- Born: Claudio Velez c. 1964 Acapulco
- Website: www.tamaleguy.com

= Tamale Guy =

Mexican-American cook and mobile caterer

Claudio Velez, often referred to as the Tamale Guy, Authentic Tamale Guy or the Tamale Man, is a cook and mobile caterer of tamales in Chicago. Originally from Acapulco, Mexico, Velez has a longstanding reputation in the city's North Side nightlife as a food provider outside and inside of clubs, bars, and other establishments open late at night. He has been called "Santa Claus for the drunk and hungry" and sells up to 250 pork, chicken or cheese tamales a night. A mobile app through a Twitter account was developed by a customer intended to help others track his location across the city.

==2020 events==
In 2020, during the COVID-19 pandemic, with bars closed to the public, Velez began testing home delivery, and by April 2020, neighborhood groups were placing large orders for tamales.

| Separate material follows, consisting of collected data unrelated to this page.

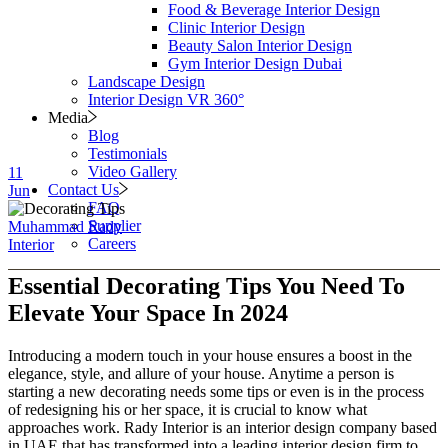
Food & Beverage Interior Design
Clinic Interior Design
Beauty Salon Interior Design
Gym Interior Design Dubai
Landscape Design
Interior Design VR 360°
Media
Blog
Testimonials
Video Gallery
11
Contact Us
Jun
FAQ
Supplier
Muhammad Rady
Careers
Interior
Essential Decorating Tips You Need To
Elevate Your Space In 2024
Introducing a modern touch in your house ensures a boost in the
elegance, style, and allure of your house. Anytime a person is
starting a new decorating needs some tips or even is in the process
of redesigning his or her space, it is crucial to know what
approaches work. Rady Interior is an interior design company based
in UAE that has transformed into a leading interior design firm to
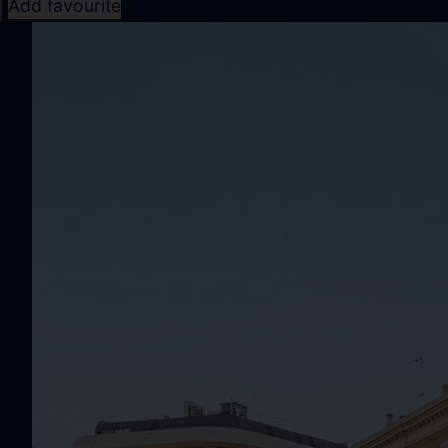
Add favourite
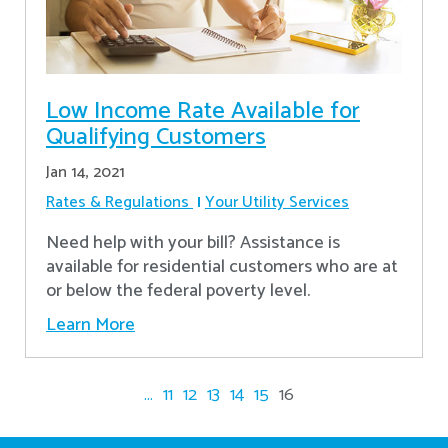
Low Income Rate Available for
Qualifying Customers
Jan 14, 2021
Rates & Regulations
Your Utility Services
Need help with your bill? Assistance is
available for residential customers who are at
or below the federal poverty level.
Learn More
...
11
12
13
14
15
16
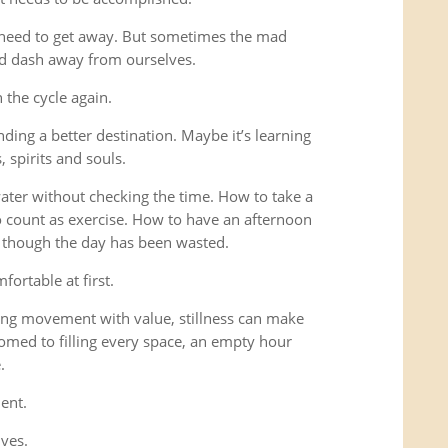
 need to get away. But sometimes the mad
ad dash away from ourselves.
the cycle again.
ding a better destination. Maybe it’s learning
 spirits and souls.
 water without checking the time. How to take a
o count as exercise. How to have an afternoon
s though the day has been wasted.
fortable at first.
ng movement with value, stillness can make
omed to filling every space, an empty hour
.
ent.
lves.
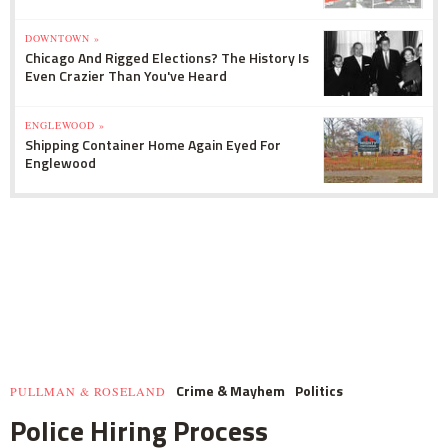
DOWNTOWN »
Chicago And Rigged Elections? The History Is
Even Crazier Than You've Heard
ENGLEWOOD »
Shipping Container Home Again Eyed For
Englewood
Crime & Mayhem
Politics
PULLMAN & ROSELAND
Police Hiring Process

By August 13 Velez had opened a restaurant, which due to popularity had customers waiting in a line 10 blocks long on opening day. On August 29, media reported that Velez had contracted COVID-19 and was on a ventilator. On October 1, he had recovered and a GoFundMe fundraiser for his medical bills had raised tens of thousands of dollars. While Velez was hospitalized a Naperville brewery named a limited edition beer after him. Velez later closed his restaurant and moved into shared spaces, first at Lone Wolf in the West Loop, and then in Bangers & Lace, and in 2022 again to a new Logan Square bar called Quality Time.